GL-Fusion introduces a deeply integrated GNN-LLM architecture that unifies structure-aware transformers, graph-text cross-attention, and a GNN-LLM twin predictor to process text-attributed graphs end-to-end. It preserves full textual content throughout layers, avoids compressing node/edge text, and supports both language generation and graph-based predictions.

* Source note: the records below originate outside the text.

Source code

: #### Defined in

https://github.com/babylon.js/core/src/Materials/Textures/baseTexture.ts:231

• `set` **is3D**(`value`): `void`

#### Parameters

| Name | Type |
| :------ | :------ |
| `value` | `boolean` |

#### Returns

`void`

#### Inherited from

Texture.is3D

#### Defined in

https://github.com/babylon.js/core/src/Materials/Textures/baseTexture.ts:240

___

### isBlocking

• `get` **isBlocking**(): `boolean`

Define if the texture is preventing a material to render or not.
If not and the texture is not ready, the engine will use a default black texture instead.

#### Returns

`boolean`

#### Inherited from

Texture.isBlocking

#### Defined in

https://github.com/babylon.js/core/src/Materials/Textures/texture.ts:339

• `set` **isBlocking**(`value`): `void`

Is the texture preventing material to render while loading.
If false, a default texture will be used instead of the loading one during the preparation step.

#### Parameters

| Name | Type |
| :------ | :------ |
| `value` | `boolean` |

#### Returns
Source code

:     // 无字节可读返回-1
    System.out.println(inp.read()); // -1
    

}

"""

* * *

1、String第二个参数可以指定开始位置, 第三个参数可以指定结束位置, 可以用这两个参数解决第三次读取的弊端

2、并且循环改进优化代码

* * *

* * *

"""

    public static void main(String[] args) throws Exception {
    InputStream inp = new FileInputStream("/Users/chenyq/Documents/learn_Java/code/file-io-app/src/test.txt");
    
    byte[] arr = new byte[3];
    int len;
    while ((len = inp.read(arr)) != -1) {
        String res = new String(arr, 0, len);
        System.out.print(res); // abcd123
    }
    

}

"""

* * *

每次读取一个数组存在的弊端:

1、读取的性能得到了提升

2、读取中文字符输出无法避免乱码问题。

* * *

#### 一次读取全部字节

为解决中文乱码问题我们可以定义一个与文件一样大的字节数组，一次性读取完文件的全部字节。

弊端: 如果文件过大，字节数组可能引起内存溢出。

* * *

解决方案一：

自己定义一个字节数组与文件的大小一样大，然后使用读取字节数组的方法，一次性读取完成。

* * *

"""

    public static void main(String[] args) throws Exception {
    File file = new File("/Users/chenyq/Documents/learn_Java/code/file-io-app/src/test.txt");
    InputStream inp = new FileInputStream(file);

The model demonstrates strong, state-of-the-art performance on diverse tasks, including ogbn-arxiv and ogbg-code2, across property prediction, node classification, knowledge graph completion, commonsense QA, and graph-to-language generation. This framework advances graph-text reasoning by jointly leveraging linguistic and structural signals with scalable, flexible predictions and prompts. The work also discusses limitations and broader impacts, outlining future directions for broader task coverage and safer deployment of LLM-powered graph reasoning.

Abstract

Recent research on integrating Large Language Models (LLMs) with Graph Neural Networks (GNNs) typically follows two approaches: LLM-centered models, which convert graph data into tokens for LLM processing, and GNN-centered models, which use LLMs to encode text features into node and edge representations for GNN input. LLM-centered models often struggle to capture graph structures effectively, while GNN-centered models compress variable-length textual data into fixed-size vectors, limiting their ability to understand complex semantics. Additionally, GNN-centered approaches require converting tasks into a uniform, manually-designed format, restricting them to classification tasks and preventing language output. To address these limitations, we introduce a new architecture that deeply integrates GNN with LLM, featuring three key innovations: (1) Structure-Aware Transformers, which incorporate GNN's message-passing capabilities directly into LLM's transformer layers, allowing simultaneous processing of textual and structural information and generating outputs from both GNN and LLM; (2) Graph-Text Cross-Attention, which processes full, uncompressed text from graph nodes and edges, ensuring complete semantic integration; and (3) GNN-LLM Twin Predictor, enabling LLM's flexible autoregressive generation alongside GNN's scalable one-pass prediction. GL-Fusion achieves outstand performance on various tasks. Notably, it achieves state-of-the-art performance on OGBN-Arxiv and OGBG-Code2.

Paper Structure

This paper contains 34 sections, 4 equations, 3 figures, 11 tables.

Figures (3)

  • Figure 1: Workflow of the GL-Fusion model. (a) An example of a text-attributed graph, where each node and edge has a text attribute that will be encoded by the LLM. (b) The encoded text-attributed graph nodes (<node> in the figure), along with a prompt or question in natural language, are merged into an input sequence for our GL-Fusion model. GL-Fusion consists of several structure-aware transformer blocks and standard transformer blocks. Cross-attention layers are inserted to retrieve the complete, uncompressed node and edge text. The output on graph nodes is further processed by graph readout components, while the output on standard text tokens predicts the next token, similar to an original autoregressive LLM.
  • Figure 2: Design of Structure-Aware Transformer layer. (a) Structure-aware Transformer layer. The brown curve indicates the message-passing process along graph edges. The dashed brown and blue lines represent causal self-attention and full attention, respectively. The boxed numbers indicate shared positional encodings. (b) The attention mask in structure-aware transformer layers. The blue part represents the ordinary causal attention mask, and the yellow part allows attention between nodes in the same graph.
  • Figure 3: The attention mask in cross-attention layers. For text tokens before the graph, they do not involve cross-attention to maintain causality (red dashed line with the ×). For node tokens <node>, each token only has access to its own text (orange lines). For text tokens after the graph, they have access to all node text (black lines).